Imagine you inherited a piece of land decades ago.
It seemed fine – not spectacular, but fine. Then, one day, someone discovered the land sits directly above one of the most valuable oil fields in the world. You didn’t do anything differently. The world just changed around you.
That’s essentially what happened to Anguilla.
Anguilla is a British overseas territory in the Caribbean. It’s 16 miles long and at its widest point, just 3.5 miles across. About 16,000 people live there. It has gorgeous beaches, luxury resorts, and an economy that has long lived and died by the tourist season.
When hurricanes come – and they do come, Hurricane Irma wiped out roughly 90% of GDP in 2017 – the whole island feels it.

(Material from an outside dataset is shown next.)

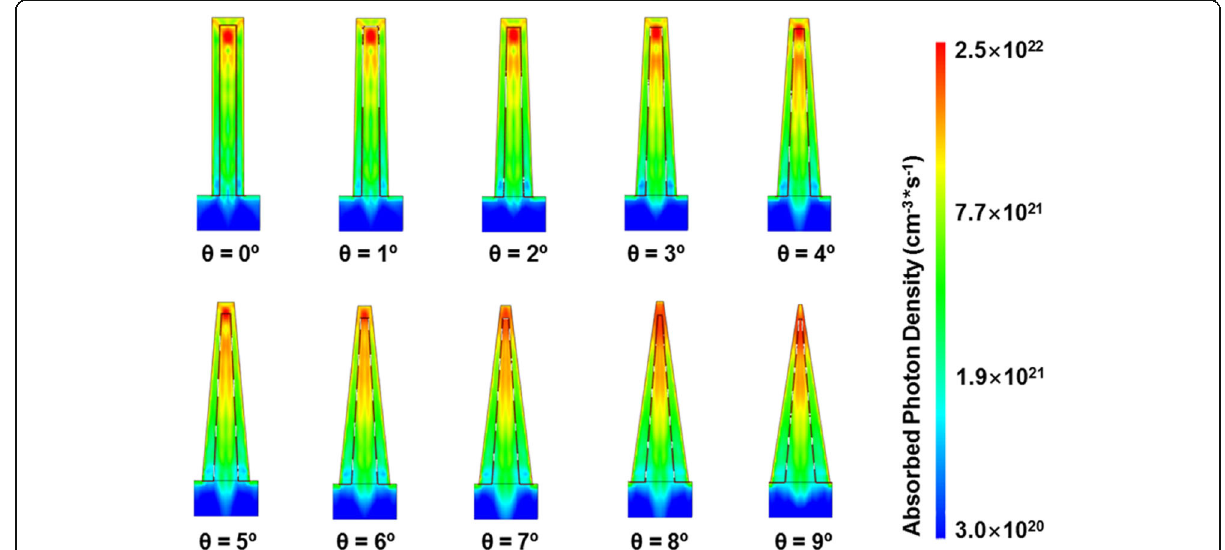
Fig. 8 The optical generation profiles of the radial pin nanocone arrays with different slope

But Anguilla has something else now. Something it’s had since the 1990s, when barely anyone noticed. It owns .ai.
A domain name from another era
In the early days of the internet, every country was assigned a two-letter code for its websites.
The United States got .us. The United Kingdom got .uk. Germany got .de. And Anguilla, almost by bureaucratic accident, got .ai – because that’s what “Anguilla” abbreviates to.
For years, this was a mildly useful thing. Anguillans could make government websites and local businesses could get online. The domain ticked along quietly. In 2018, the total revenue Anguilla earned from .ai domain registrations was just $2.9 million. Decent, but not transformative.
Then ChatGPT launched in November 2022, and the world started paying very close attention to artificial intelligence.
Two letters completely reimagined in a modern world
Suddenly, .ai wasn’t just a Caribbean country code. It was a brand signal.
If you were an AI startup trying to look like you belonged in the AI world, a .ai domain was the fastest way to say so. Before anyone even saw your homepage, the URL told them what you were.
Think about how domains like perplexity.ai, claude.ai, and meta.ai read.
Companies like these deliberately use the .ai extension to emphasise their connection to artificial intelligence. The two letters do branding work that would otherwise cost a marketing team months to achieve.
The rush to register .ai domains that followed was staggering. Registrations surged from 144,000 in 2022 to 354,000 in 2023, and by 2025 the milestone of one million registered .ai domains was passed.
According to an analysis by Identity Digital, 28% of all newly founded tech startups now rely on a .ai domain.
And every single one of those registrations puts money directly into the Anguillian government’s treasury.
The numbers in context
Registrars pay Anguilla US$140 for a two-year .ai registration. About 90% of domains are renewed after those two years – making it a recurring revenue stream, not just a one-time sale.
What that adds up to is almost hard to believe for a territory this small. In 2023, the surge generated approximately US$32 million — just over 20% of the government’s total revenue for the year, compared to around 5% in previous years.
By 2024, that figure had risen to around US$39 million, almost a quarter of total government revenue — an almost incomprehensible shift for a domain that once contributed less than 1%.
For a large tech company, $39 million is a rounding error in a quarterly report. For Anguilla, it’s the difference between a government that struggles and one that can invest in its future.
Turning a windfall into an ongoing opportunity
Anguilla’s leaders seem aware that a boom built on naming trends could cool.
AI enthusiasm is intense right now, but categories can cool. Some companies will eventually prefer something more evergreen than a domain that announces “yes, we are an AI company.”
By most accounts, that’s what Anguilla is trying to use the money to build things that last. The government has committed to a prudent fiscal strategy, paying down debt and prioritising capital expenditure, with investments planned in airport development and renewable energy.
The .ai revenue is also funding road and lighting infrastructure, social relief measures like tax cuts, improved public services, and free healthcare for children.
To manage the technical side of the exploding demand, Anguilla transitioned operational control of its domain registry to Identity Digital in January 2025, one of the largest domain infrastructure providers globally. The government retains ownership and continues to share in the revenue, while Identity Digital handles the technical and commercial infrastructure.
All this represents a permanent and meaningful change to the island’s economic resilience.
Final thoughts
Anguilla’s story is unusual, but it’s not the only one like it. Other small territories have found similar luck with their country codes.
The domain for St. Vincent and the Grenadines (.vc) is widely used by venture capital firms. The domain tag .ag, assigned to Antigua and Barbuda, is popular with agriculture-related businesses.
These haven’t produced the same windfall, but they point to the same dynamic: assets assigned almost randomly, decades ago, that suddenly take on new meaning when the world around them changes.
What Anguilla had wasn’t cleverness — at least not at first. It was a piece of internet infrastructure that sat quietly for years until two letters meant something completely different to millions of people making decisions about how to present themselves online.
The asset didn’t change. The context did. And sometimes, that’s all it takes.